In der Zweitlinientherapie stehen ebenfalls TKIs und der mTOR-Inhibitor Everolimus zur Verfügung.
Cabozantinib sehr effektiv durch dreifachen Wirkungsmechanismus
In der Phase-III-Zulassungsstudie METEOR wurde Cabozantinib bei Patienten mit fortgeschrittenem RCC mit dem mTOR-Inhibitor Everolimus verglichen. Bei den Patienten hatte mindestens eine vorangegangene VEGFR-TKI-Therapie versagt. Es zeigte sich eine Überlegenheit von Cabozantinib in allen drei Wirksamkeitsendpunkten, nämlich im primären Endpunkt, dem progressionsfreien Überleben (PFS; 7,4 vs. 3,9 Monate), dem Gesamtüberleben (OS; 21,4 vs. 16,5 Monate, Abb. 1) und der Gesamtansprechrate (ORR; 24% vs. 4%) [2]. Die Vorteile hinsichtlich OS und PFS zeigten sich in allen untersuchten Subgruppen: Sie waren unabhängig von der Dauer oder Zahl vorangegangener TKI-Therapien, dem Vorliegen von Viszeral- oder Knochenmetastasen oder dem Motzer-Risiko-Score.

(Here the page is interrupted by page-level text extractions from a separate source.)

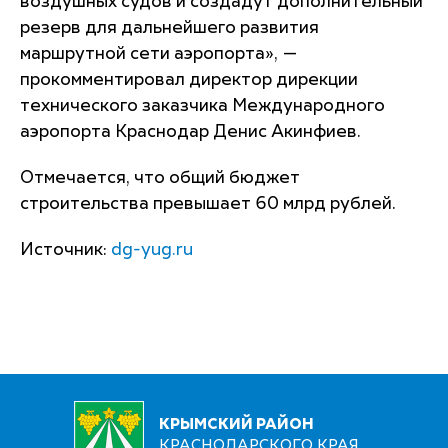
воздушных судов и создадут дополнительный
резерв для дальнейшего развития
маршрутной сети аэропорта», —
прокомментировал директор дирекции
технического заказчика Международного
аэропорта Краснодар Денис Акинфиев.
Отмечается, что общий бюджет
строительства превышает 60 млрд рублей.
Источник:
dg-yug.ru
КРЫМСКИЙ РАЙОН
КРАСНОДАРСКОГО КРАЯ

Offenbar ist durch das neue Wirkungsprinzip eine Überwindung von Resistenzen gegen VEGF-TKI möglich geworden.

Abb. 1. In der Meteor-Studie lebten die Patienten, die in der Zweitlinientherapie des fortgeschrittenen Nierenzellkarzinoms Cabozantinib bekommen hatten, im Median signifikant länger als die im Everolimus-Arm (mod. nach [2])

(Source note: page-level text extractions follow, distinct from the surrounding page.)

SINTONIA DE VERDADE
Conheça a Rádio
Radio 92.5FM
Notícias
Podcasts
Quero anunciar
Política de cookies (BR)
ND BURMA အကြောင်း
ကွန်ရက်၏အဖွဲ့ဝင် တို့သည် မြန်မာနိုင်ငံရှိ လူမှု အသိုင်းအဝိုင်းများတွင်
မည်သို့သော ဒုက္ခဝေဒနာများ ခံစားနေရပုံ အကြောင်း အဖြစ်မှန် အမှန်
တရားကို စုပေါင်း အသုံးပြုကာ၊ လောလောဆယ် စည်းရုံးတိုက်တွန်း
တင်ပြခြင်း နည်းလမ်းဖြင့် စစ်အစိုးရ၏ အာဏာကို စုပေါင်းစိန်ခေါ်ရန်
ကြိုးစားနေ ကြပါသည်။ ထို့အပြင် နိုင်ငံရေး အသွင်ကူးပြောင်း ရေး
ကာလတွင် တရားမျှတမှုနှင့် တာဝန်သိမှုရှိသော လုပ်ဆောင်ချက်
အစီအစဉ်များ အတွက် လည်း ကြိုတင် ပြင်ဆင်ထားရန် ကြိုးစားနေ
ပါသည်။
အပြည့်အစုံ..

Einsatz auch schon in der Erstlinientherapie
In der Phase-II-Studie CABOSUN führte Cabozantinib im Vergleich zu Sunitinib in der Erstlinienbehandlung von Patienten mit RCC mit mittlerem und schlechtem Risiko zu einem signifikant längeren PFS (8,6 vs. 5,3 Monate; HR =0,48; p=0 ,0008) [1] (Abb. 2). Auch hier zeigten sich die Vorteile in allen Subgruppen, inklusive Patienten mit Knochenmetastasen. Die amerikanische Zulassungsbehörde FDA ließ den Wirkstoff bereits im Dezember 2017 für die Erstlinientherapie zu. Die EAU (European Association of Urology) nahm Cabozantinib als eine Option zur RCC-Erstlinientherapie von Patienten mit mittlerer und ungünstiger Prognose in ihre Leitlinien auf.

Abb. 2. In der Erstlinientherapie des fortgeschrittenen RCC führte in der CABOSUN-Studie eine Therapie mit Cabozantinib im Vergleich zu Sunitinib zu einem signifikant längeren medianen progressionsfreien Überleben bei RCC-Patienten mit mittlerer und ungünstiger Prognose (mod. nach [1]).
Quelle
Priv.-Doz. Dr. Carsten Grüllich, Heidelberg, Dr. Philipp Ivanyi, Hannover, Pressegespräch „Behandlung des mRCC im Dialog“ veranstaltet von Ipsen Pharma GmbH im Rahmen des DKK 2018, Berlin, 23. Februar 2018.
Literatur
1. Choueiri TK, et al. ESMO Congress 2017, Poster LBA38.
2. Choueiri TK, et al. Lancet Oncol 2016;17:917–27.